Bien sûr qu’il faut développer les partenariats avec les universités africaines et proposer des cours dématérialisés, accessibles en ligne. Bien sûr qu’il faut trouver des ressources pour faire mieux vivre nos universités françaises. Mais mauvaise pioche : avec « Bienvenue en France », on n’aura rien, sauf la mort de la francophonie. Et l’anglais, au lieu du français, comme langue de partage.

Un sous-Princeton

Car croit-on vraiment que les « bons », et riches, étudiants chinois et indiens vont venir s’inscrire dans un sous-Princeton ? En Chine, quand j’y enseigne, mes interlocuteurs me demandent de parler d’Homère et d’Aristote, de la grande littérature et de la grande philosophie classiques. Leur attente est celle d’un « troisième pied » culturel : avec leurs propres langue et traditions, millénaires ; le monde anglo-saxon, incontournable ; mais aussi les humanités de la vieille Europe ! Le socle culturel qui permet de comprendre Zola, Marx, ou Lacan.
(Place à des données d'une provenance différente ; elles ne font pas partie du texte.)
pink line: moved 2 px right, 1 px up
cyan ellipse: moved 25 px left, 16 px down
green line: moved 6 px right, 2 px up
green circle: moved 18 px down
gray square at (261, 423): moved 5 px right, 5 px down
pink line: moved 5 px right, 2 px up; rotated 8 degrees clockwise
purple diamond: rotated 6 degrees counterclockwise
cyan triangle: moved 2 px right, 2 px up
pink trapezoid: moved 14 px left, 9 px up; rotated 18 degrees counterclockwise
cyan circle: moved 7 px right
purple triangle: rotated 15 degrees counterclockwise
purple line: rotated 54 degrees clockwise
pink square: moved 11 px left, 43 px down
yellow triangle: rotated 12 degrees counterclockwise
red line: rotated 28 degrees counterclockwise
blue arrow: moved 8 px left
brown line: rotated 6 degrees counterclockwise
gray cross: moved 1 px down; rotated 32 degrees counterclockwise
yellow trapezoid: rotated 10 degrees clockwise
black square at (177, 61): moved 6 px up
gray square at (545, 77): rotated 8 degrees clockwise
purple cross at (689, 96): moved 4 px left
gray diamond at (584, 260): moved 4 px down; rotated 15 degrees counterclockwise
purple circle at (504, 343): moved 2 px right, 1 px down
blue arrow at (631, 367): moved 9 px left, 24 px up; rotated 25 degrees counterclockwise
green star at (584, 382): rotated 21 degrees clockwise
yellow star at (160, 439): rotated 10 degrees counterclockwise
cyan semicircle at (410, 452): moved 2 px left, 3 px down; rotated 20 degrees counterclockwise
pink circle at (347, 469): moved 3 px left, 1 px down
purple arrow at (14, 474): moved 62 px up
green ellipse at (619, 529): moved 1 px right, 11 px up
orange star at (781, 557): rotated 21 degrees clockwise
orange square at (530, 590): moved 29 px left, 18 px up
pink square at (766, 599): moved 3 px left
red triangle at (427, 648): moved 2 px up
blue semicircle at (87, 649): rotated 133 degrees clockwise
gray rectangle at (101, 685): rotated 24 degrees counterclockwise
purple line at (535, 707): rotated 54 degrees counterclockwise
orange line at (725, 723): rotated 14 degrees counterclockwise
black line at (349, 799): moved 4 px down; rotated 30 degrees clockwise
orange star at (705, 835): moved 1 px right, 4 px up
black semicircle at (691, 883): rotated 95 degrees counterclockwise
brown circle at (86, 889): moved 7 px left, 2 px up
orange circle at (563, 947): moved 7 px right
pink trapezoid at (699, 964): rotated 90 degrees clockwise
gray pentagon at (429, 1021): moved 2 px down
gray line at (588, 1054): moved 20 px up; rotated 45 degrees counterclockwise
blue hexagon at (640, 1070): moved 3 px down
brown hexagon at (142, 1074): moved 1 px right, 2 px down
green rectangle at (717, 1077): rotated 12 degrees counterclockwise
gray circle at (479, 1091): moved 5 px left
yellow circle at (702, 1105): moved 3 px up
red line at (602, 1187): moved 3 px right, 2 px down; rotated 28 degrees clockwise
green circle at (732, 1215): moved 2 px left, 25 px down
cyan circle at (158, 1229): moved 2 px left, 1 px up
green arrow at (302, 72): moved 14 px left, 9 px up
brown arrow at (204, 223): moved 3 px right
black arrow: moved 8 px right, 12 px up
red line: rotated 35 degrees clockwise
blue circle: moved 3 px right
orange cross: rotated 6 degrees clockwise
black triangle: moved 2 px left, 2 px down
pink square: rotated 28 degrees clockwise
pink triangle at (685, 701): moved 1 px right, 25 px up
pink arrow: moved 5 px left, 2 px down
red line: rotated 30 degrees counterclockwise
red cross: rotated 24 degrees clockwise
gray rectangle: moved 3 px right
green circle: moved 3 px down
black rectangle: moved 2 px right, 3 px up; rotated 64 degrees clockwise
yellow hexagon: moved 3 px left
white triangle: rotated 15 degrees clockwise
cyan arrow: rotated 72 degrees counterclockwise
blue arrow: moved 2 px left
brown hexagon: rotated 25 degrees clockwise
Avec, en France et en français, les cafés, les théâtres, les monuments, les expositions, les cinémas, les rues des villes et les robes des femmes. Comme pour nos étudiants, comme pour nous tous.

La folie politique de « Bienvenue en France » est que cette mesure va à l’encontre de la politique même de l’actuel gouvernement ! Emmanuel Macron annonce « Afrique 2020 », une « année des cultures africaines ». Il a eu l’intelligence de faire devant l’Académie française, il y a juste un an, un discours sur la francophonie décentrée, celle de « plus d’une langue ». Il a l’audace de proposer l’ouverture, en 2022, d’une « Cité internationale de la langue française » à Villers-Cotterêts (Aisne). Soit au sein de l’un des territoires les plus défavorisés, avec 17 % d’illettrisme, sur les terres pourtant d’Alexandre Dumas et de La Fontaine, là où François Ier a signé l’ordonnance qui consacrait le français au lieu du latin comme langue administrative, pour que, enfin, même un paysan puisse comprendre comment on le jugeait. Il soutient la réalisation d’un futur « dictionnaire des francophones  ». Il favorise l’ouverture de notre pratique muséale pour restituer avec précaution, au cas par cas, certains objets essentiels à la nation qui les a fabriqués.